I’ve come to trust Danish actor Mads Mikkelsen—his good taste in movie roles is seasoned with a sense of daring, as we’ve seen in such outstanding imports as The Hunt and Another Round. I’m also an admirer of screenwriter Anders Thomas Jensen, whose many credits include Brothers and After the Wedding, in which Mikkelsen appeared. (Jensen also won an Oscar for his short subject Election Night, which he wrote and directed.)

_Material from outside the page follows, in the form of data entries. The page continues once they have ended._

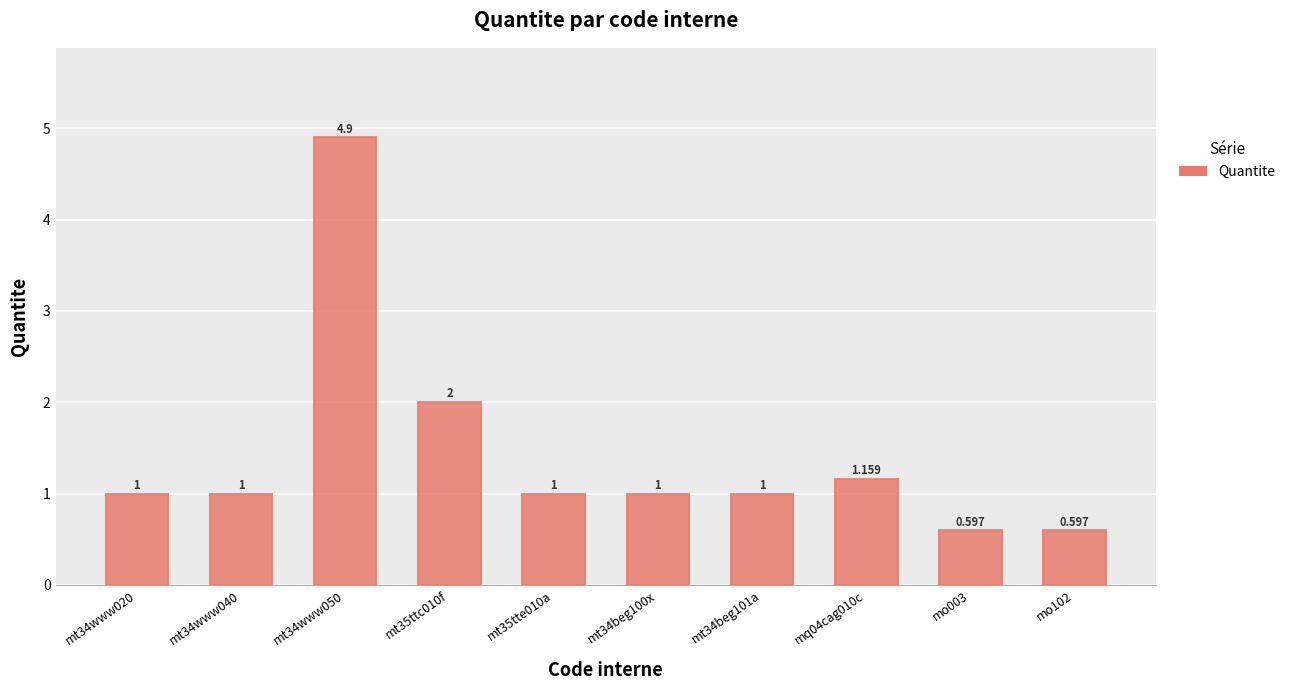

What is the smallest value displayed?

0.6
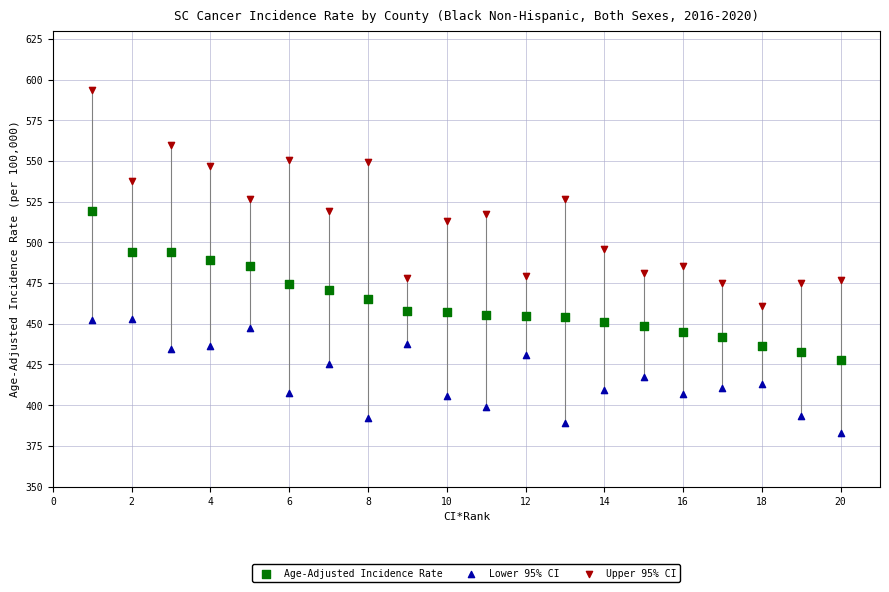

Which series contains the lowest Y value?

Lower 95% CI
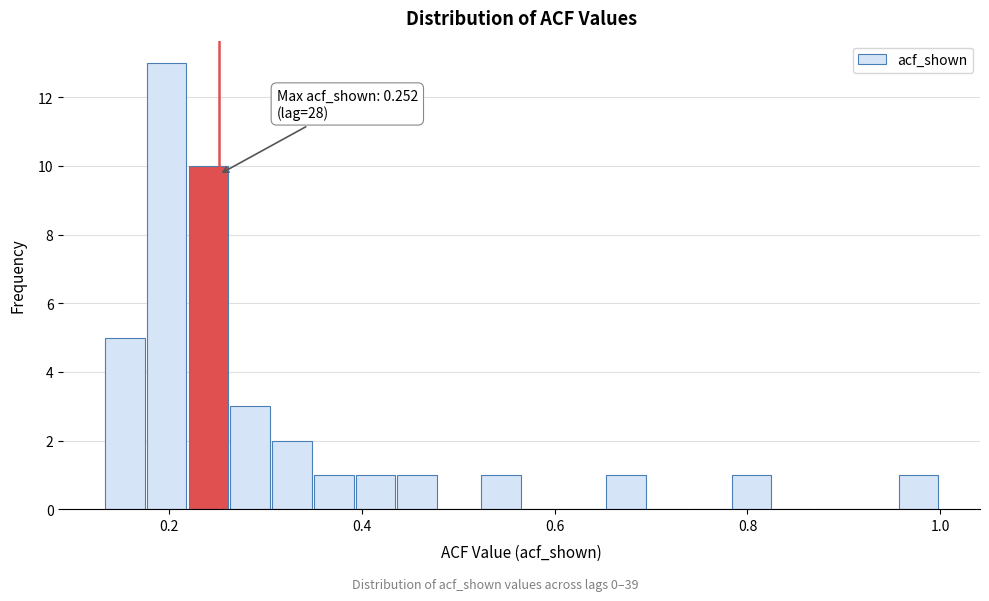

Around what value on the x-axis is the tallest bar? Give the approximate position of its centre, as read against the axis.

0.20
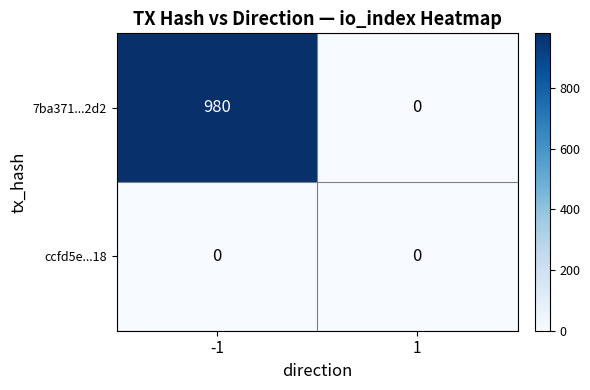

List the series in order of their overall mean, lowest first.

ccfd5e...18, 7ba371...2d2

Their latest collaboration, with co-writer and director Nikolai Arcel and Ida Jessen, is a sprawling historical saga based on the life of a poor but stubborn farmer named Ludvig Kahlen. In the mid-1700s, he set out to capture the attention of his King by cultivating a large plot of land that everyone else had written off as barren. This puts him at odds with a ruthless landowner (played with lusty, borderline-overripe brio by Simon Bennebjerg), who grows apoplectic with each step Kahlen makes toward success. What’s more, Kahlen creates a makeshift family with a disgraced female servant and a foul-mouthed Romany girl who is considered bad luck. Everything seems to be going his way.
In print this emits an air of cliché but in fact The Promised Land is a full-blooded epic of one man’s achievements against all odds.
If it seems as though I’ve committed the sin of revealing too much I assure you that this is the kind of movie where the conclusion is predestined. It’s the quality of the journey that matters, and director Arcel makes the most of every plot turn. Mikkelsen commands the screen, as usual, and is the perfect actor to play this flawed hero.